A descoberta de Ambystoma quetzalcoatli não apenas enriquece o entendimento sobre a evolução dos anfíbios, mas também abre novos horizontes para pesquisas sobre a ecologia e biologia dos ambientes aquáticos antigos. Os fósseis encontrados em Hidalgo foram cuidadosamente analisados, revelando características que ajudam a traçar a ancestralidade dos axolotes modernos. Esse tipo de pesquisa é vital, pois permite aos cientistas construir uma linha do tempo mais precisa sobre a evolução dos vertebrados na região.

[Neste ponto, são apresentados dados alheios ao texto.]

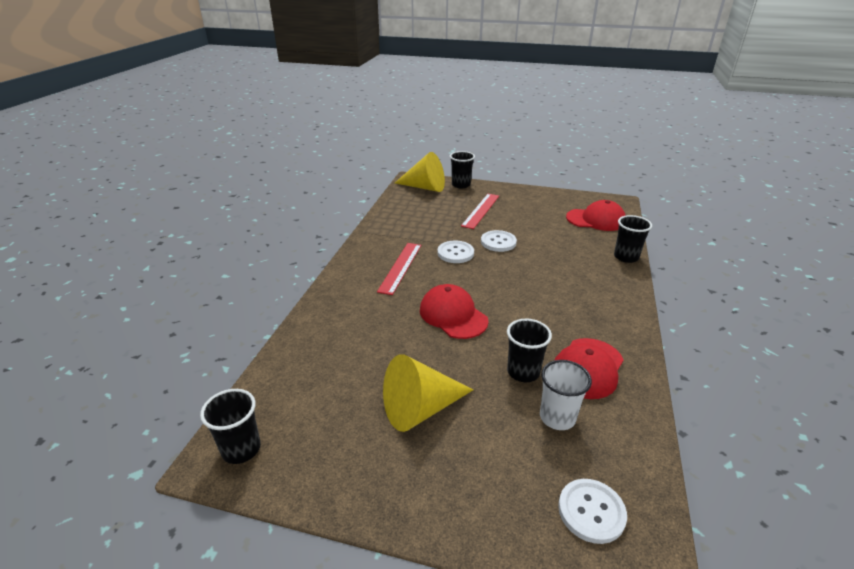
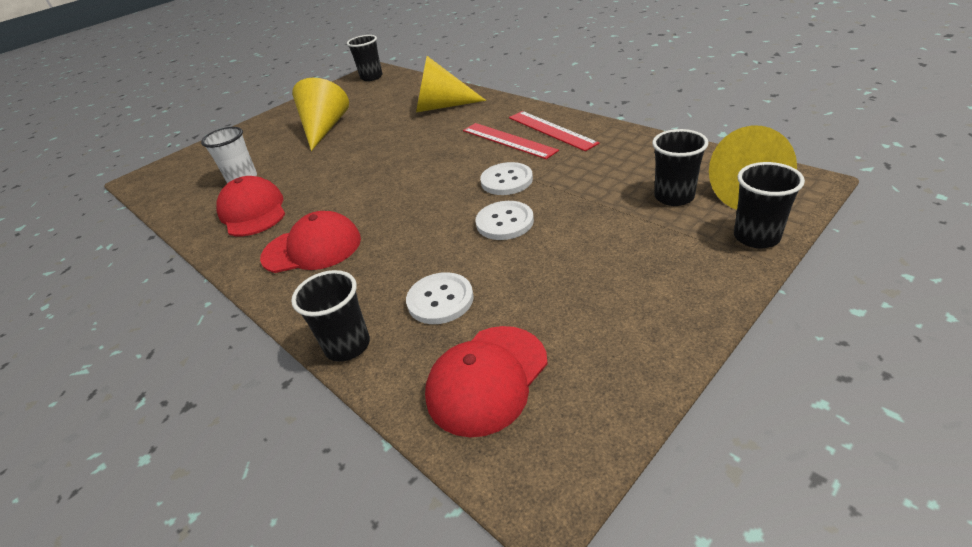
camera: 125 degrees right, 5 degrees up
(342, 328) = (441, 106): none -> yellow cone
(453, 315) = (398, 157): red cap -> red cap (312, 248)
(481, 210) = (621, 233): red ruler -> red ruler (551, 130)
(523, 372) = (295, 177): black cup -> black cup (674, 197)
(591, 511) = (185, 171): white button -> white button (440, 300)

Estudos como esse são essenciais para a preservação da biodiversidade, uma vez que oferecem informações valiosas sobre como as espécies se adaptaram ao longo do tempo e como as mudanças ambientais impactam os ecossistemas. À medida que os cientistas continuam a explorar esses afloramentos rochosos e outras áreas potenciais de escavação, mais segredos sobre a história evolutiva do axolote e de seus ancestrais poderão ser revelados.

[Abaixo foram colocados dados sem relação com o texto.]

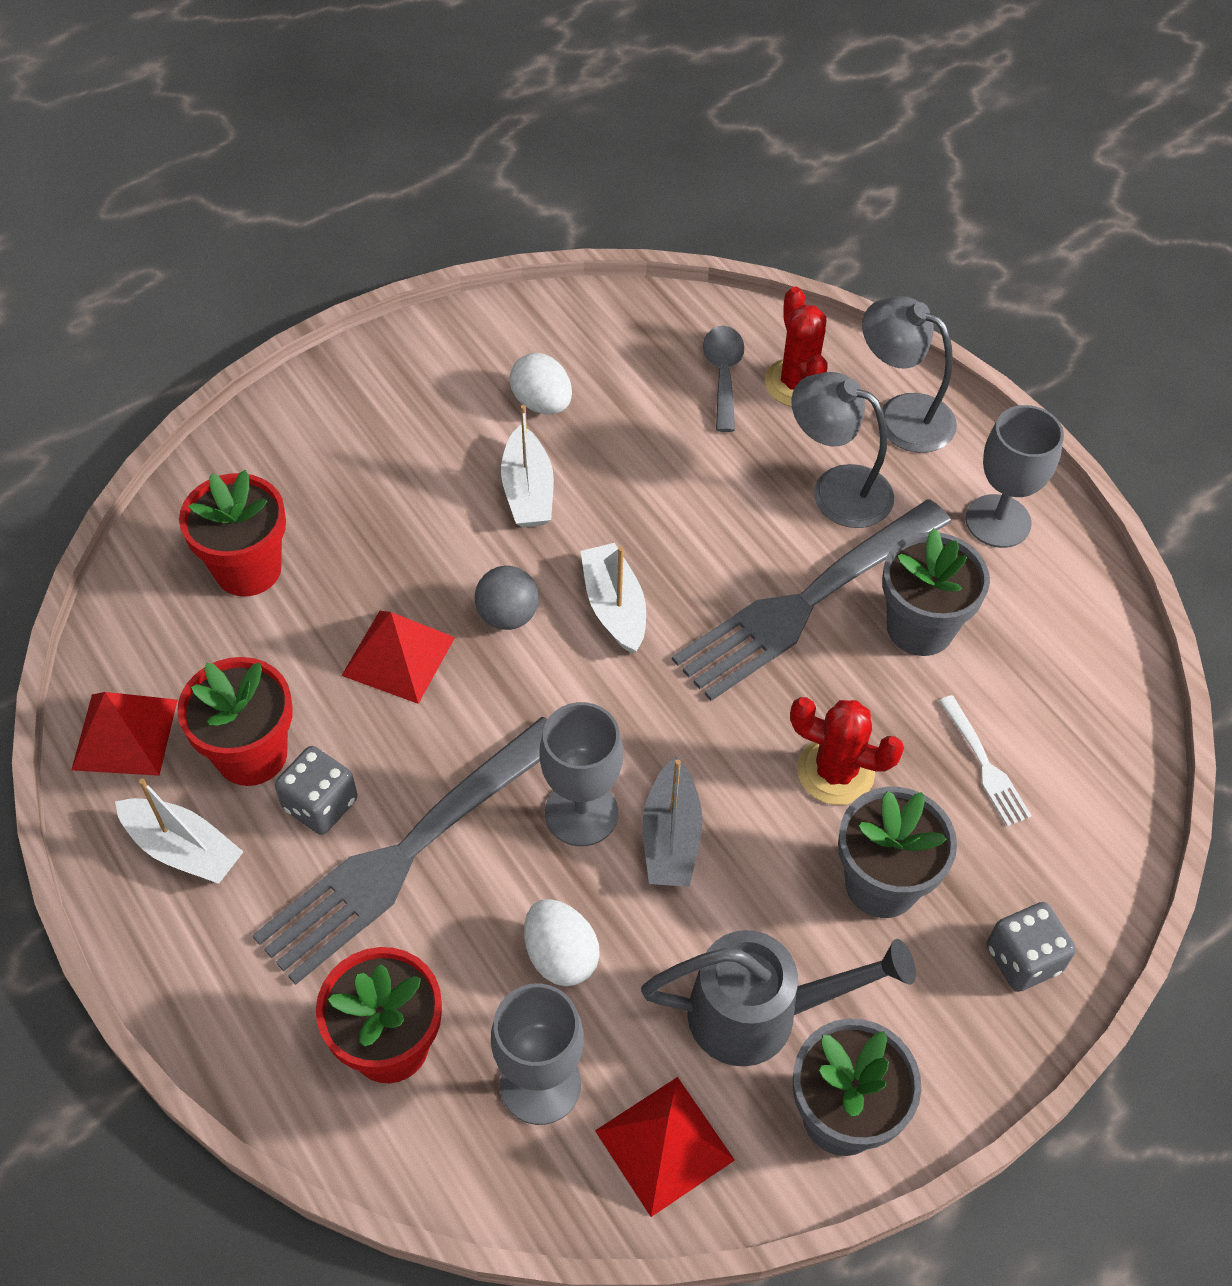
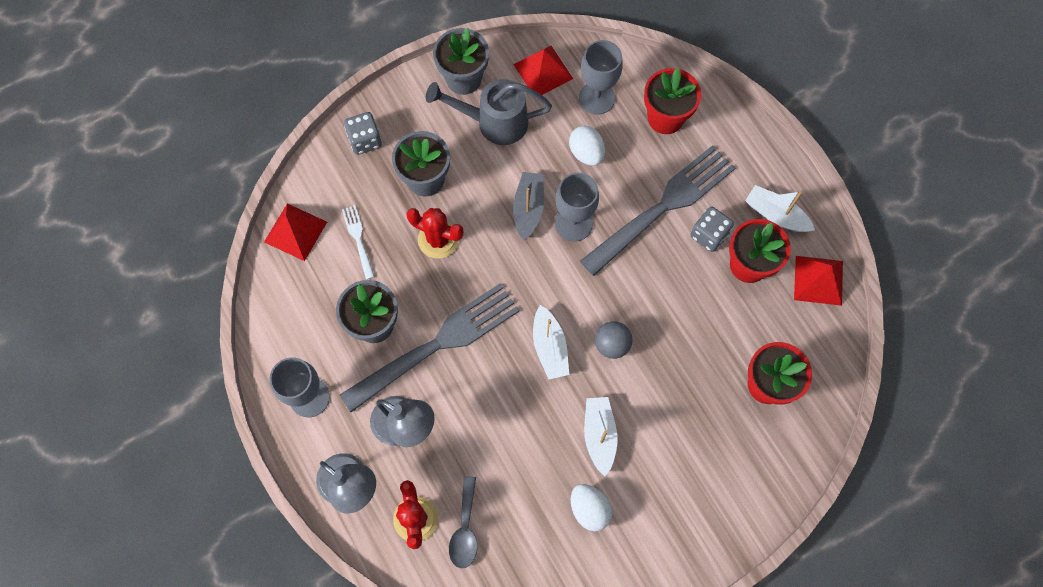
camera: 175 degrees left, 15 degrees up
(398, 656) = (673, 321): red pyramid -> red pyramid (295, 231)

O registro fóssil de Ambystoma quetzalcoatli serve não apenas como um marco na paleontologia mexicano, mas também como um lembrete da importância de proteger as espécies ameaçadas, cujos ancestrais fizeram parte de nossa história há milhões de anos. Assim, a investigação contínua desse tipo de patrimônio natural se torna imprescindível para o entendimento do legado biológico e da conservação das espécies atuais.